**The task:**
Go line by line through the entries below and copy those containing the string "none".

**Task input:**
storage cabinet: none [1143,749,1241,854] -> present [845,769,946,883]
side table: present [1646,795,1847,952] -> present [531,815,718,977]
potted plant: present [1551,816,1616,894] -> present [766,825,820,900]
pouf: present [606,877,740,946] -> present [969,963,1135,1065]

...

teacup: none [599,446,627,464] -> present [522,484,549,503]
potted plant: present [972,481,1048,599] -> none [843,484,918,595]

---

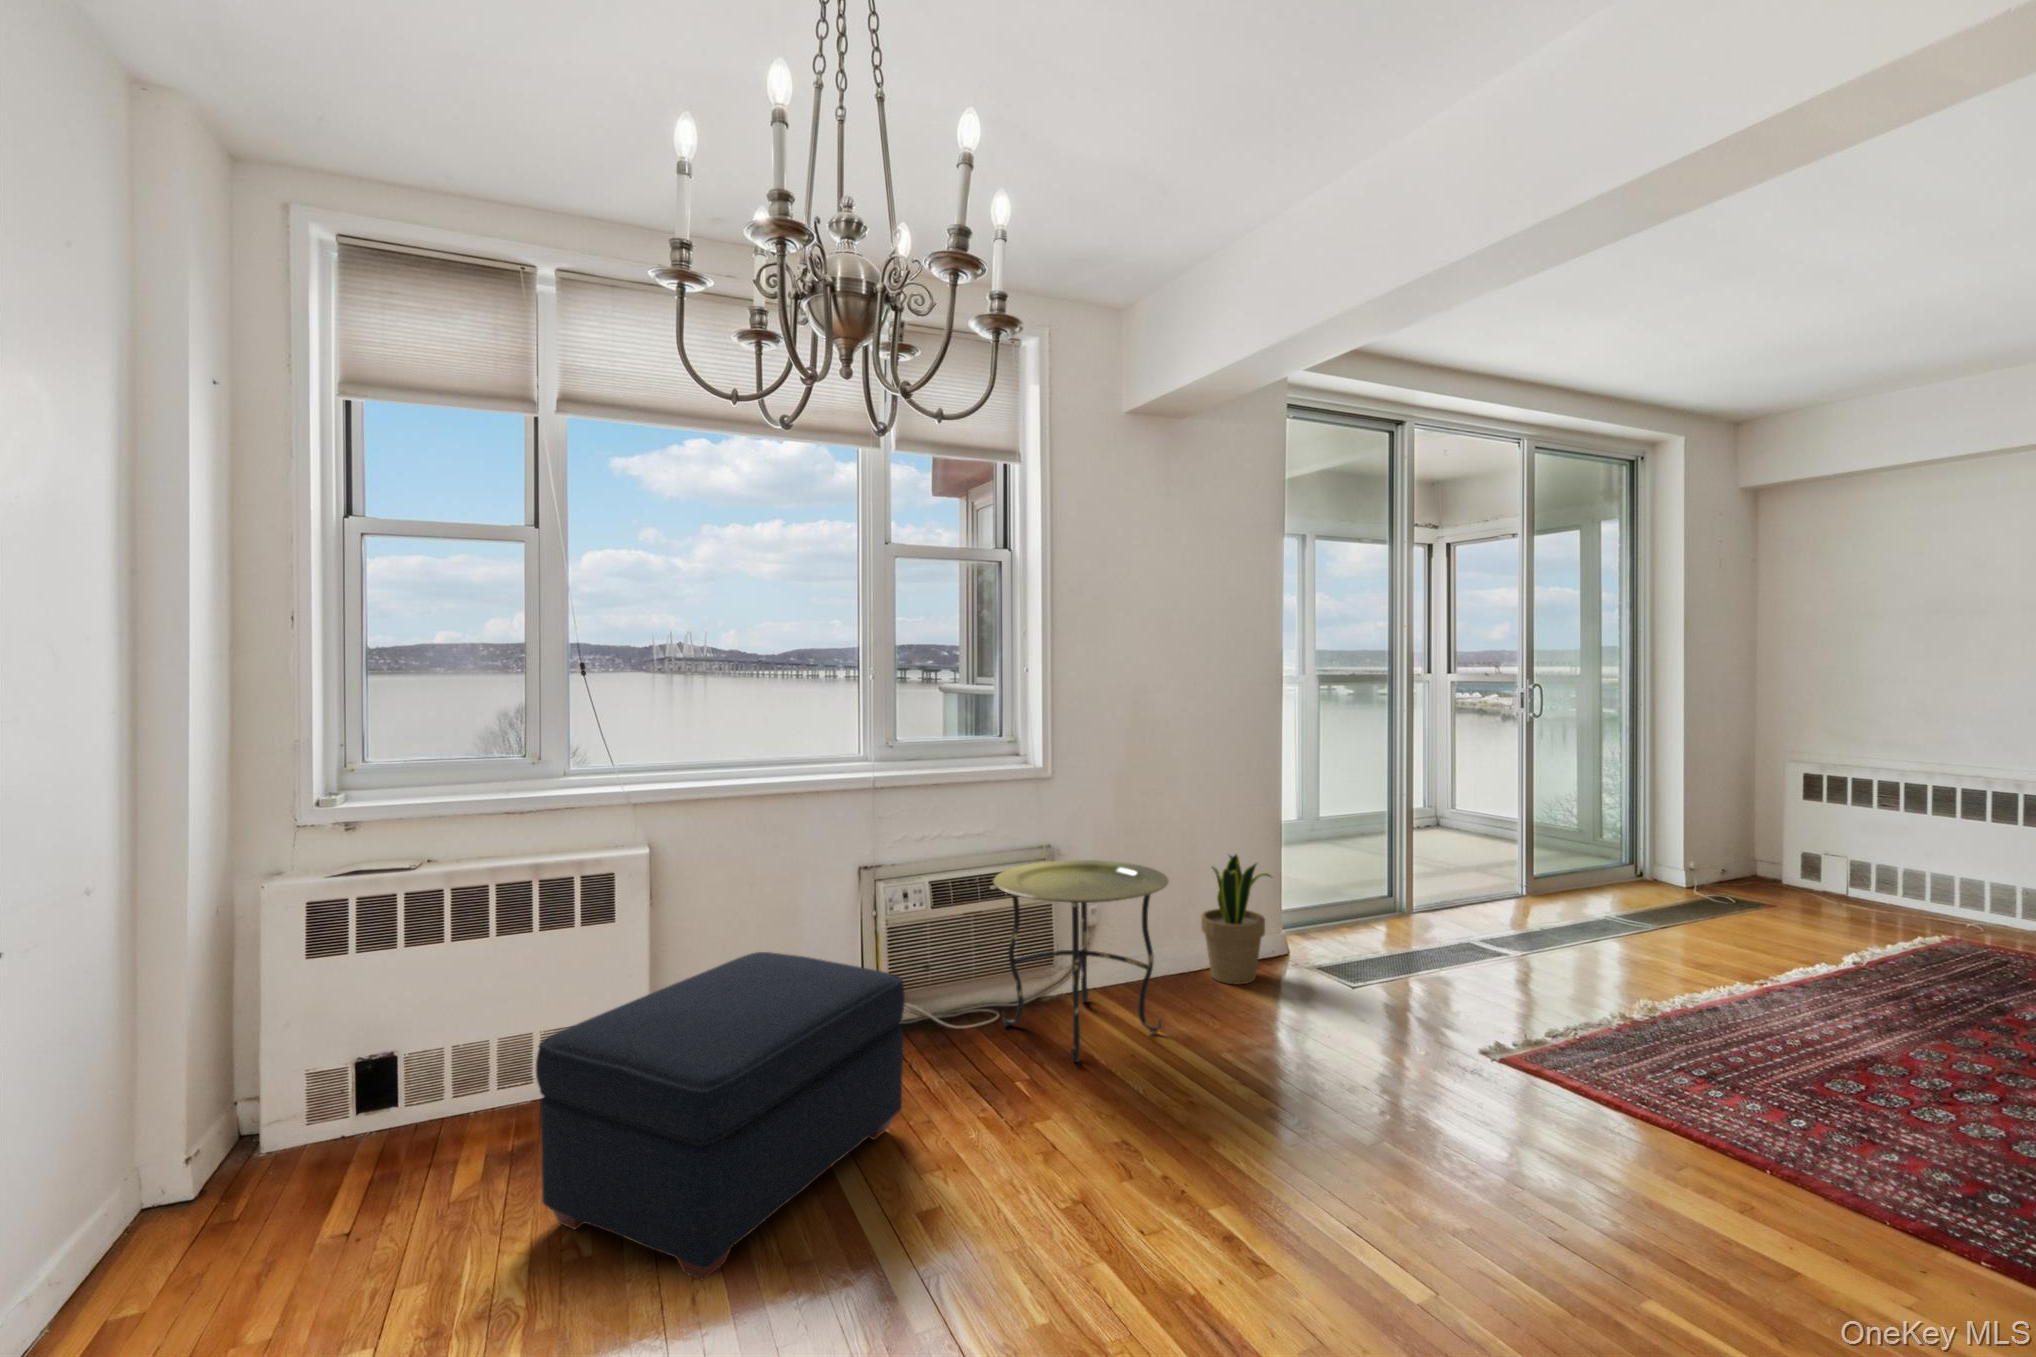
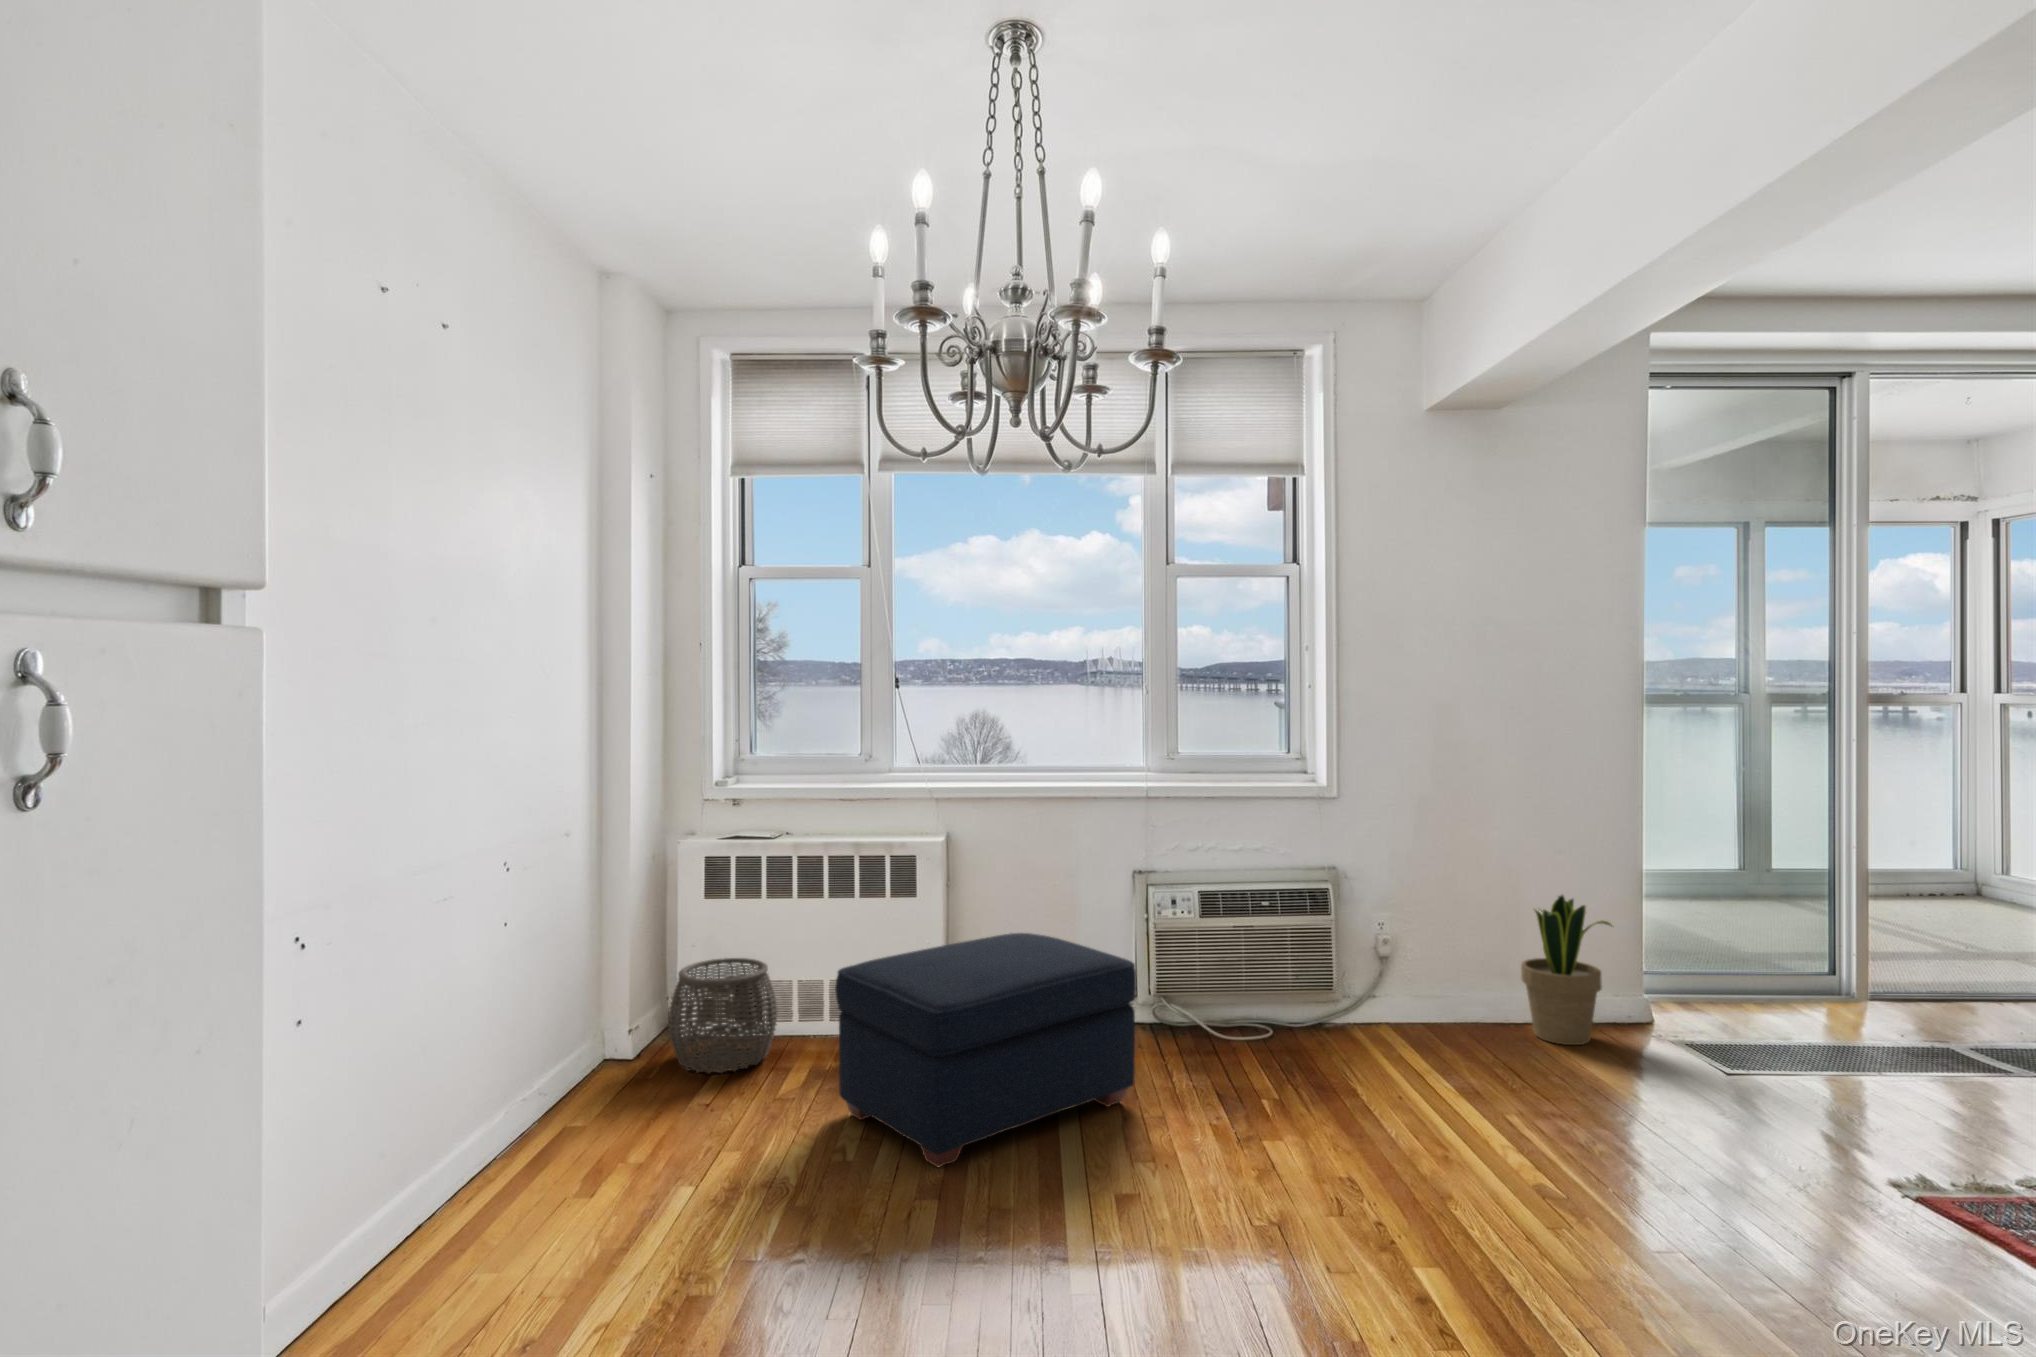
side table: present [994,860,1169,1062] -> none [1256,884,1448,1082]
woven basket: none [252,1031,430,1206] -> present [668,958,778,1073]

**Reply:**
storage cabinet: none [1143,749,1241,854] -> present [845,769,946,883]
teacup: none [599,446,627,464] -> present [522,484,549,503]
potted plant: present [972,481,1048,599] -> none [843,484,918,595]
side table: present [994,860,1169,1062] -> none [1256,884,1448,1082]
woven basket: none [252,1031,430,1206] -> present [668,958,778,1073]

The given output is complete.